La violenza sessuale è usata dai vari aggressori per svariati scopi che vanno dalla punizione al semplice piacere personale, al ricatto e che spesso è accompagnata da torture e crudeltà indicibili. A volte uomini e bambini sono costretti ad assistere a episodi di violenza perpetrati su donne e bambine che a volte risultano essere letali per gli oggetti usati; altre volte sono i bambini stessi che vengono costretti a stuprare donne e bambine anche se fanno parte della loro famiglia.

A volte si riesce a fuggire da questi luoghi e dalla Libia via mare in cambio di ingenti somme di denaro, altre volte sono costrette a rapporti sessuali con i contrabbandieri in cambio di un posto su una barca. Alcune di loro non arriveranno mai a destinazione perché moriranno in mare altre perché intercettate dalla Guardia Costiera saranno riportate in Libia dove verranno nuovamente violentate, picchiate e torturate.

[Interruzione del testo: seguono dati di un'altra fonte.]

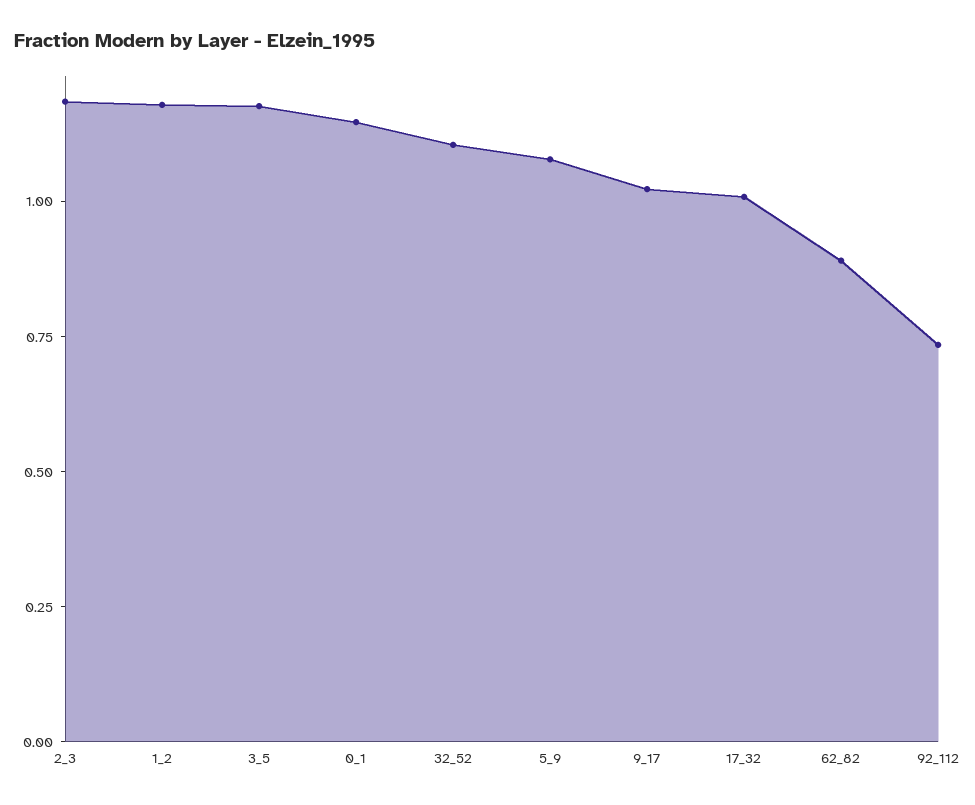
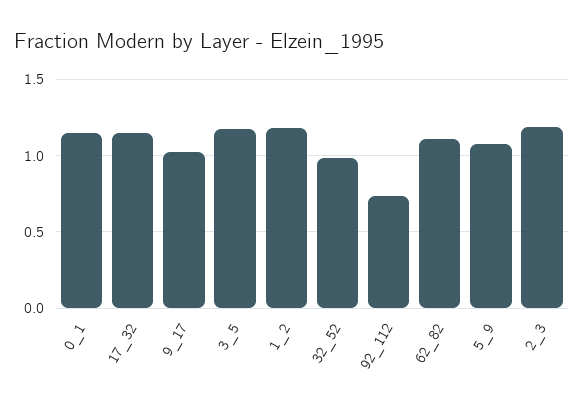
32_52: 1.1 -> 1
17_32: 1 -> 1.15
62_82: 0.9 -> 1.1

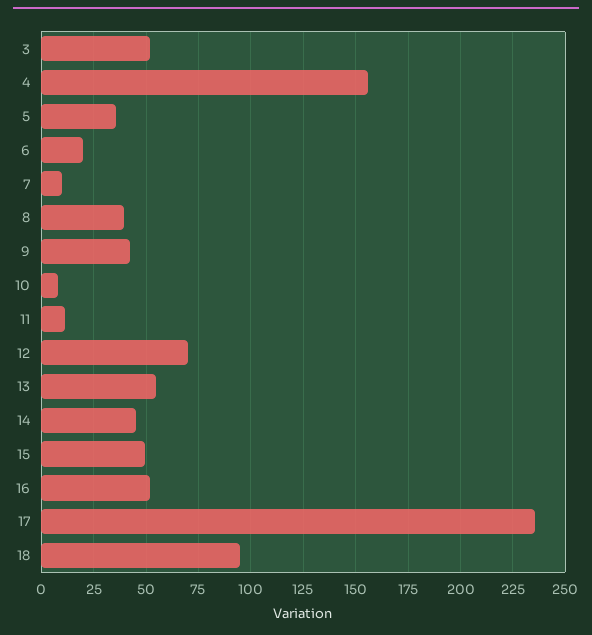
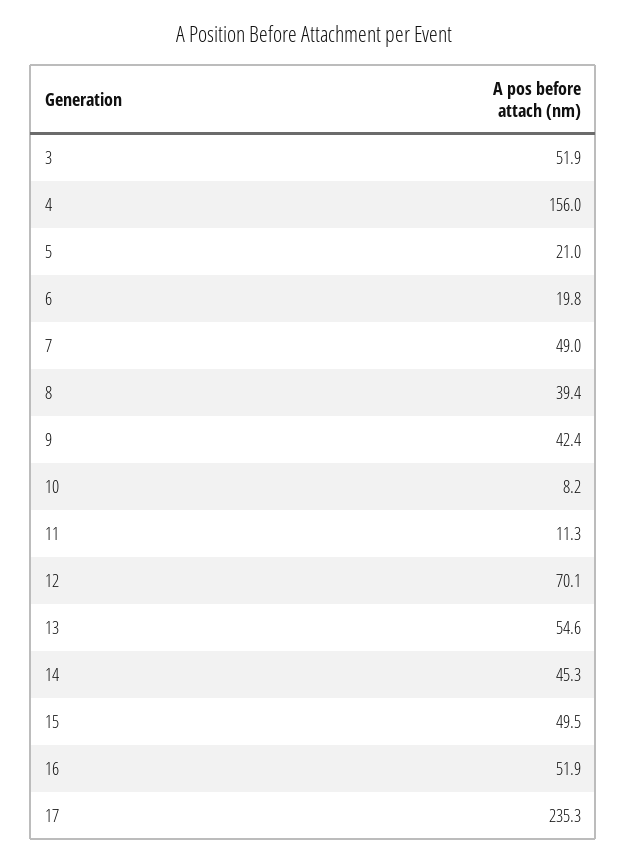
5: 35 -> 21
7: 10 -> 49
18: 95 -> none

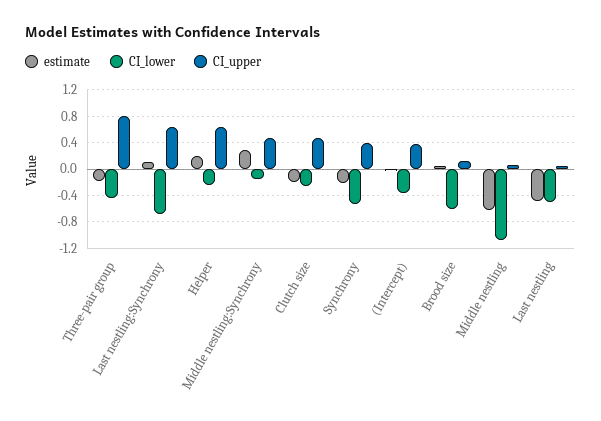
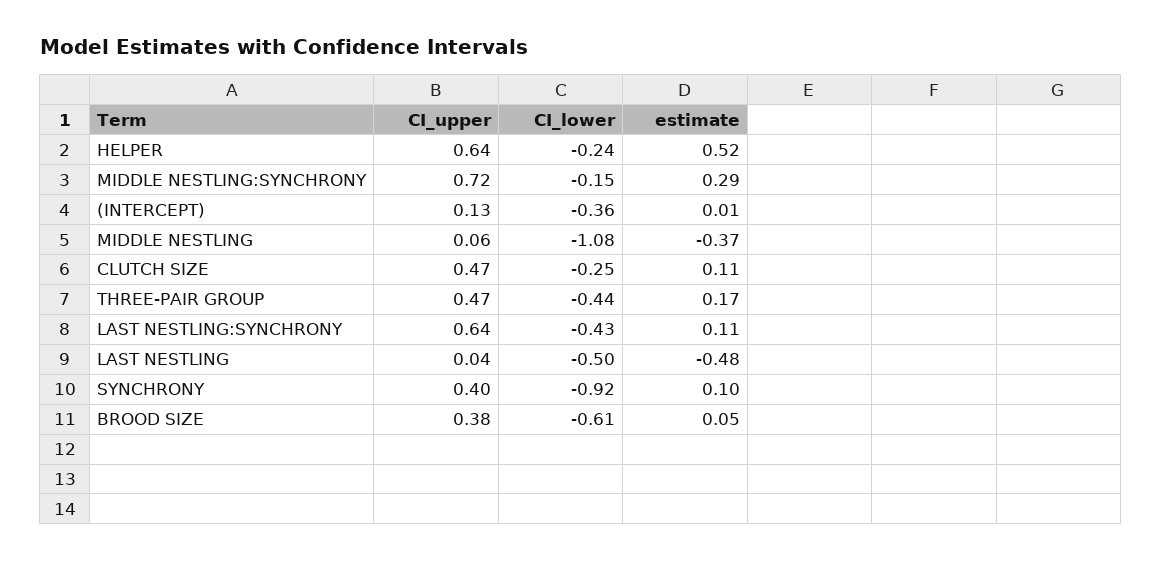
estimate, Three-pair group: -0.2 -> 0.17
CI_upper, Three-pair group: 0.8 -> 0.47
CI_lower, Last nestling:Synchrony: -0.7 -> -0.43
estimate, Helper: 0.2 -> 0.52
CI_upper, Middle nestling:Synchrony: 0.5 -> 0.72
estimate, Clutch size: -0.2 -> 0.11
estimate, Synchrony: -0.2 -> 0.1
CI_lower, Synchrony: -0.5 -> -0.92
CI_upper, (Intercept): 0.4 -> 0.13
CI_upper, Brood size: 0.1 -> 0.38
estimate, Middle nestling: -0.6 -> -0.37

Le donne migranti, a seconda del contesto e delle vie di migrazioni, sono costrette ad affrontare rischi diversi rispetto agli uomini e spesso anche rispetto ad altri gruppi di donne. È vero, le donne profughe o richiedenti asilo sono meno degli uomini, ma il loro vissuto è così costellato di violenze che a volte faticano anche a raccontare.

Nelle crisi umanitarie molte donne subiscono abusi sessuali e quasi la totalità violenza fisica; tante di queste donne nei loro paesi di origine hanno sbito mutilazioni genitali e sono state obbligate a matrimoni forzati.

Alcune donne hanno tentato di sfuggire alla morte per molti anni della loro vita e molte sono fuggite per evitare alle loro figlie la stessa sorte. Ognuna porta il segno di tutte le separazioni che si è lasciata alle spalle, le sopraffazioni subite, ma anche una capacità sorprendente di riparare le ferite e di affidarsi alla cura delle altre donne. Sono sole nell’affrontare ed elaborare le violenze subite, quando i motivi della loro fuga sono riconducibili a persecuzioni per motivi di genere, quando sono costrette a matrimoni precoci o forzati, quando subiscono mutilazioni genitali, quando sono obbligate a sottoporsi ad aborto coatto o a sterilizzazione forzata. Sono sole durante quasi tutta la loro vita ma quando arrivano nei luoghi di approdo sono capaci di trovare risorse e soluzioni, di superare le violenze, le esperienze traumatiche vissute al fine di poter migliorare la loro condizione, di fare rete con altre donne. Mantenendo i legami con le proprie origini, tessono nuove e originali relazioni, sono in grado di attuare strategie di adattamento alle diverse situazioni, inventando percorsi di vita che di volta in volta affrontano e che contribuiscono a dare senso e significato alla loro esperienza migratoria. Sono donne in movimento che nonostante le incredibili difficoltà affrontate e i numerosi ostacoli al loro accesso, mostrano una grande resilienza e chiedono solamente di avere uguaglianza tra i sessi, indipendenza economica, libertà di scegliere e di costruire la propria vita.

Questo racconto vuole omaggiare, ricordare, dare visibilità a tutte le donne naufraghe al loro coraggio, alla loro forza e resilienza, restituendo l’umanità e l’individualità di cui spesso sono state private.